Devant ces horizons plus vastes, j’apercevais au loin mon propre cadavre. Mais il n’était pas complètement mort, ce petit bourgeois sans grandeur, respectueux de l’ordre établi -préfet, avocat, chef d’entreprise, médecin, le dos appuyé sur ses certitudes, que mes parents ou les profs voyaient en moi. Ils étaient loin d’imaginer que, sous une apparence posée d’ado bien sous tous rapports, je rejetais violemment leurs destins plats, leurs caricatures de rêves, leur présent dérisoire sans prolongement sur l’infini ou le gouffre. Je méprisais ces imbéciles qui, incapables d’innovation, se contentaient de répéter ce que d’autres avant eux avaient répété. Je refusais la réalité calme, ennuyeuse, à laquelle on me préparait ; je refusais d’adhérer à ce monde de mollusques. Un désir inouï me taraudait. J’aspirais à transformer la société, à contester les règles, à imposer les miennes, à plier le réel à ma volonté, et d’abord, à me transformer. Marre de retrouver dans la glace un visage connu que je ne reconnaissais pas ; marre de me comporter en fils docile ; marre de me soumettre ! J’allais définitivement le terrasser, ce putain de cadavre qui continuait à respirer, qui me faisait horreur !

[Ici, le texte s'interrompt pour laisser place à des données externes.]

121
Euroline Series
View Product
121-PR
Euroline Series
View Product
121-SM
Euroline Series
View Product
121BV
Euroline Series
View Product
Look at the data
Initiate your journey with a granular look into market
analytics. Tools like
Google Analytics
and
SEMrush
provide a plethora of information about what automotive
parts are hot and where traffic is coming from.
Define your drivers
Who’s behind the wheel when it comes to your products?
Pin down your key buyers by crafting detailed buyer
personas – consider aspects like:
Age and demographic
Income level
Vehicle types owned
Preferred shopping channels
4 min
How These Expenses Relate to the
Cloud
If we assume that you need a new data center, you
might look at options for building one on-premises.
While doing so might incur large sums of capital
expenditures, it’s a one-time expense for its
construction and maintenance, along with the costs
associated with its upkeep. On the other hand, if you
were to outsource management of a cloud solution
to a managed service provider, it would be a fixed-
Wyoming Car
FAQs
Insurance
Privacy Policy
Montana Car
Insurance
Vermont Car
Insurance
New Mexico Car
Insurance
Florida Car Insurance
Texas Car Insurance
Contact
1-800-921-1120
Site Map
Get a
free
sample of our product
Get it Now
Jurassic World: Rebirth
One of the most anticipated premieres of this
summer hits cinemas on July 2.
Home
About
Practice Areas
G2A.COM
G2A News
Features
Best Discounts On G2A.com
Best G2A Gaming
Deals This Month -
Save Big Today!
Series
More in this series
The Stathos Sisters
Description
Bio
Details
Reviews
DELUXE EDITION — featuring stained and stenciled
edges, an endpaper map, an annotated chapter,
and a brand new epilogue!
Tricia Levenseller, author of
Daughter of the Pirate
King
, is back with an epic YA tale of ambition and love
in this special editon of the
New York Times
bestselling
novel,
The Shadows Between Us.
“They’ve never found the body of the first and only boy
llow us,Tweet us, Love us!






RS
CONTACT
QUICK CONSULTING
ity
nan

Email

Mais l’inconnu, ce continent inconnu en moi, m’effrayait. Je me sentais pris de vertige. Je cherchais et j’ignorais quoi ; je me projetais et je ne savais pas où. Je m’imposais d’être le meilleur et j’étais confronté à mes insuffisances. J’avançais sans destination précise, dans des directions diverses ; je progressais dans le vide à grand renfort d’embardées, en tentant de donner un sens à ma vie. Je n’allais nulle part en réalité.Un pied dans l’imaginaire, je me forgeais une vie nouvelle, héroïque. Mais, l’autre pied englué dans le réel, je me rendais compte que je stagnais, que je ne me montrais pas à la hauteur de mes ambitions ; et je n’étais pas dupe des expédients de bravache qui auraient dû me permettre de transiger avec ma conscience. Pareille dichotomie s’avérait étouffante. Et j’avais besoin de me retrouver seul, authentique, au sommet d’une colline, pour faire éclater ma rage, loin de cette société inepte et de ses carcans, loin de mes parents et de leurs manies, loin de mes amis et de leur pusillanimité. Seul pour crier devant ces sites grandioses mon désir de vivre intensément ma révolte, ma puissance et mes failles, mon malaise de n’être plus un enfant et pas encore le héros qui sommeillait en moi.
Après une après-midi salutaire passée à sillonner ces collines désertes, je regagnais Nouméa, à fond de train sur les pistes, me promettais d’être moi-même une fois le BAC décroché, et rentrais à la maison pour jeter, au grand dam de ma belle-mère, outrée, mon treillis maculé de terre rouge dans la corbeille à linge, avant de m’endormir, épuisé, prêt à céder à mes rêves de grandeur dans une sorte de petite mort qui m’offrait enfin un rendez-vous avec celui que je rêvais d’être.